Tous les ans, Google, Amazon, Facebook et Apple (parfois appelés les GAFA) engrangent des centaines de millions de dollars en profits au Canada. Mais la plupart d’entre eux ne paient pas d’impôt et de taxe de vente.
Dès le 1er janvier 2019, les Québécois vont payer la TVQ sur les services de divertissement en ligne à la suite de l’adoption d’une loi en ce sens. Mais ça ne règle pas la question de l’impôt.
«Le problème, c’est que le régime fiscal a été construit à une époque où les ventes se faisaient dans un magasin. Avec l’économie numérique, quoi faire quand l’entreprise et ses serveurs sont à l’autre bout de la planète?» expose Lyne Latulippe, professeure de fiscalité internationale à l’Université de Sherbrooke.
Plusieurs pays et organisations internationales ont proposé des mesures pour forcer ces géants à payer leur dû.
L’Union européenne étudie par exemple la possibilité d’imposer les géants sur 3 % de leur chiffre d’affaires au sein des pays membres. Une mesure «band-aid» en attendant que l’OCDE et ses 30 pays (dont le Canada) prennent position.
«Plusieurs pays hésitent à agir pour ne pas nuire à leur compétitivité. Si le Québec est la seule province à imposer des impôts aux géants, il risque d’y avoir des conséquences», dit Mme Latulippe. Il n’est pas impensable, vu la taille du marché québécois, que certains décident de le quitter. D’autres pourraient restructurer leurs affaires canadiennes de sorte à réduire leurs bénéfices au pays, pour payer moins d’impôt.
Les Québécois en faveur
Fait à souligner, le Québec constitue une société distincte quand vient le temps de parler d’imposition du numérique.

ENTRÉES FOURNIES:
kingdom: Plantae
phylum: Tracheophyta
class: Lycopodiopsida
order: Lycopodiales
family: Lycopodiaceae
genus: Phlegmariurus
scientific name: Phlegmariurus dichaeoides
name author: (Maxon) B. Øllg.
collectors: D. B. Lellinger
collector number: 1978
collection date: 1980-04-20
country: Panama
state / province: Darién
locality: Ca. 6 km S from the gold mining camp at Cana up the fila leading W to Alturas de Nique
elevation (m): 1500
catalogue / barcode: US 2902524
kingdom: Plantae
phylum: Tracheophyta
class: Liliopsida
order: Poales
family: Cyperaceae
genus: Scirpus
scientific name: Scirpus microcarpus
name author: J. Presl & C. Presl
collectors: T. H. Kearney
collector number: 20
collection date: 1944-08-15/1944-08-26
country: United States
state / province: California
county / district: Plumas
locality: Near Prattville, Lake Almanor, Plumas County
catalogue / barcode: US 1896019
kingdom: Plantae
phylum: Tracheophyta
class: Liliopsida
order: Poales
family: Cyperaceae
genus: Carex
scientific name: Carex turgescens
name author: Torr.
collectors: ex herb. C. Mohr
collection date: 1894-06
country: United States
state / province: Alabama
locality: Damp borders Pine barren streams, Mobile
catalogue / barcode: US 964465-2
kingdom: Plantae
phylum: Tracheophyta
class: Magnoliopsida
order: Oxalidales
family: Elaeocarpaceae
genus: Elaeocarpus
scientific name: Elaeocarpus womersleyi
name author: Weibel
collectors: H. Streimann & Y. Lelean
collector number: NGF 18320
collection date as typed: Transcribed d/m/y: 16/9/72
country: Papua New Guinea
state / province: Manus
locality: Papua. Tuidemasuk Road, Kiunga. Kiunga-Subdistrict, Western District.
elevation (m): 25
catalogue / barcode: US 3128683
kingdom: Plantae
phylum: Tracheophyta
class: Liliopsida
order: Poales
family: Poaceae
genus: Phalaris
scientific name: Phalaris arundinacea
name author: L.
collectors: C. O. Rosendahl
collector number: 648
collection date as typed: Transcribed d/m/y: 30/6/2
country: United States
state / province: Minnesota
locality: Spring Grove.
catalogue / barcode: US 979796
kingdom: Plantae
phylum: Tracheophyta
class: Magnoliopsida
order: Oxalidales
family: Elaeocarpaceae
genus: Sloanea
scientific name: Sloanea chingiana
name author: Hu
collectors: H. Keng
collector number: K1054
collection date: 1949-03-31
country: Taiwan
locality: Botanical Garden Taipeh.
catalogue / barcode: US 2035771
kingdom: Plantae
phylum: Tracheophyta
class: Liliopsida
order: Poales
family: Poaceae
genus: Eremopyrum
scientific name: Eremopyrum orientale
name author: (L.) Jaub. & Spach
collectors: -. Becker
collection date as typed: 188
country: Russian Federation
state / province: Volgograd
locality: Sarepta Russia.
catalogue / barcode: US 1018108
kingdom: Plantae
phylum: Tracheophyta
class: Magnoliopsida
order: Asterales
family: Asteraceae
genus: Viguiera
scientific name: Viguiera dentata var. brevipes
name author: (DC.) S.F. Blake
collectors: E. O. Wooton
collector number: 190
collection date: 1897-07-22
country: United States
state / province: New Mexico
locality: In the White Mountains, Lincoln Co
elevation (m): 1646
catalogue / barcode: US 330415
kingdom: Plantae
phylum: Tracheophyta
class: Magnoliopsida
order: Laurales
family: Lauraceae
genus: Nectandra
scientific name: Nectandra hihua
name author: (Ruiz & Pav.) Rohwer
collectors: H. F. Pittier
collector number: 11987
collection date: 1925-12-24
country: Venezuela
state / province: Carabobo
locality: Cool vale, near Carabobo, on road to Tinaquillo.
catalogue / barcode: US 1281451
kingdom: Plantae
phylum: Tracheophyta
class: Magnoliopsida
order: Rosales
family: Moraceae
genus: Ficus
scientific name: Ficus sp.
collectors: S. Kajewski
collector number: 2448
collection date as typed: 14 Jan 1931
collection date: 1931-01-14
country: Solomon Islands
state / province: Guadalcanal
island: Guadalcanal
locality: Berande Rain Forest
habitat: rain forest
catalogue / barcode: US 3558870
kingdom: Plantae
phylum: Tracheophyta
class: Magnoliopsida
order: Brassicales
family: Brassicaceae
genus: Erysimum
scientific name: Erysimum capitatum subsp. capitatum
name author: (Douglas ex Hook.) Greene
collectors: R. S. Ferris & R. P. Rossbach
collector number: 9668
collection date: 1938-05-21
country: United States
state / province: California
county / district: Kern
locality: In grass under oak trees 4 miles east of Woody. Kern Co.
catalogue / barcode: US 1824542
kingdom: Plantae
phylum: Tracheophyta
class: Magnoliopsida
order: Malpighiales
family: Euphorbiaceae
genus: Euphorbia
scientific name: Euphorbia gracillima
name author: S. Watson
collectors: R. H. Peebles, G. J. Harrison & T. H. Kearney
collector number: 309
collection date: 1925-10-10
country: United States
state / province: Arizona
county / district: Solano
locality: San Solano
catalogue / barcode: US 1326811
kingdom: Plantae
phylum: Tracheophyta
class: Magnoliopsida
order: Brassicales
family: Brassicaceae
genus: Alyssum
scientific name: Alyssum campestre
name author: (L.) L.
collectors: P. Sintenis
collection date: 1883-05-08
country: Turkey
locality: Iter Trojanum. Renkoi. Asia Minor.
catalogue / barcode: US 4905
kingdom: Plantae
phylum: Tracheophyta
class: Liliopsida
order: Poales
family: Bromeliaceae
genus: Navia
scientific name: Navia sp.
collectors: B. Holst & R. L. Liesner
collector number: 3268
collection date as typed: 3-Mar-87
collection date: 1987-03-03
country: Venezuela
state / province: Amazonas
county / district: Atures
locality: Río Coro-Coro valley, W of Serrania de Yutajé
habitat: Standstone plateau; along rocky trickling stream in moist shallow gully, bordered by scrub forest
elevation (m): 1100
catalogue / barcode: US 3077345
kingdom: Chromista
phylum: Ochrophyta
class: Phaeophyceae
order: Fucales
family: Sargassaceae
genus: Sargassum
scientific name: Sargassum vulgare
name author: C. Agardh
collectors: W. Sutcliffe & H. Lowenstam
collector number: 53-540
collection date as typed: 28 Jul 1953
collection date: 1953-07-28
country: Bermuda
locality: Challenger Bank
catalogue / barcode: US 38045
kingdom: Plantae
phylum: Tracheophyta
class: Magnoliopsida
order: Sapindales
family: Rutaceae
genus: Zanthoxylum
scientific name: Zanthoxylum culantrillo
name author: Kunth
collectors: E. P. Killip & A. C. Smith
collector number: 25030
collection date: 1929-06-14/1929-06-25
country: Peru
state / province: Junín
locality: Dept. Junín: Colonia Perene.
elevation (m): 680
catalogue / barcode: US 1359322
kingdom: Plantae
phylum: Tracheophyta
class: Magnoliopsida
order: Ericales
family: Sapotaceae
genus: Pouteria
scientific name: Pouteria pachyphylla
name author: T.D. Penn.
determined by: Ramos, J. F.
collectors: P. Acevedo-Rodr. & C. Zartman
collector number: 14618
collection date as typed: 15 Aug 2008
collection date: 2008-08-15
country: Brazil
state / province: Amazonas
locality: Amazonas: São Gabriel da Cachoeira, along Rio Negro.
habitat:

PROBLÈME:
D'après le texte sur l'imposition des géants du numérique, sur quelle part de leur chiffre d'affaires l'Union européenne étudie-t-elle la possibilité de les imposer ?

RÉSULTAT OBTENU:
Sur 3 % de leur chiffre d'affaires au sein des pays membres.